**Assignment**
Arrange the text lines from the records below as a Markdown table with the columns "Row" and "Line". Omit blank lines, and leave the pictures out of the answer.

(Recorded data)
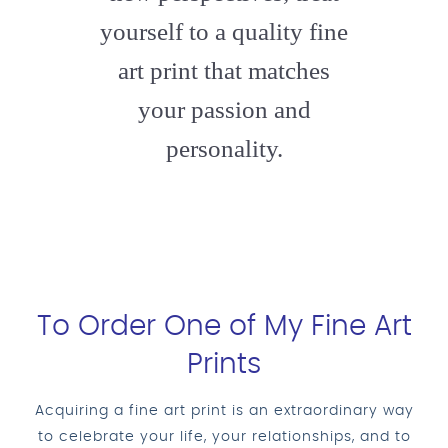
yourself to a quality fine
art print that matches
your passion and
personality.
To Order One of My Fine Art
Prints
Acquiring a fine art print is an extraordinary way
to celebrate your life, your relationships, and to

**Result of the task**
| Row | Line |
|---|---|
| 1 | yourself to a quality fine |
| 2 | art print that matches |
| 3 | your passion and |
| 4 | personality. |
| 5 | To Order One of My Fine Art |
| 6 | Prints |
| 7 | Acquiring a fine art print is an extraordinary way |
| 8 | to celebrate your life, your relationships, and to |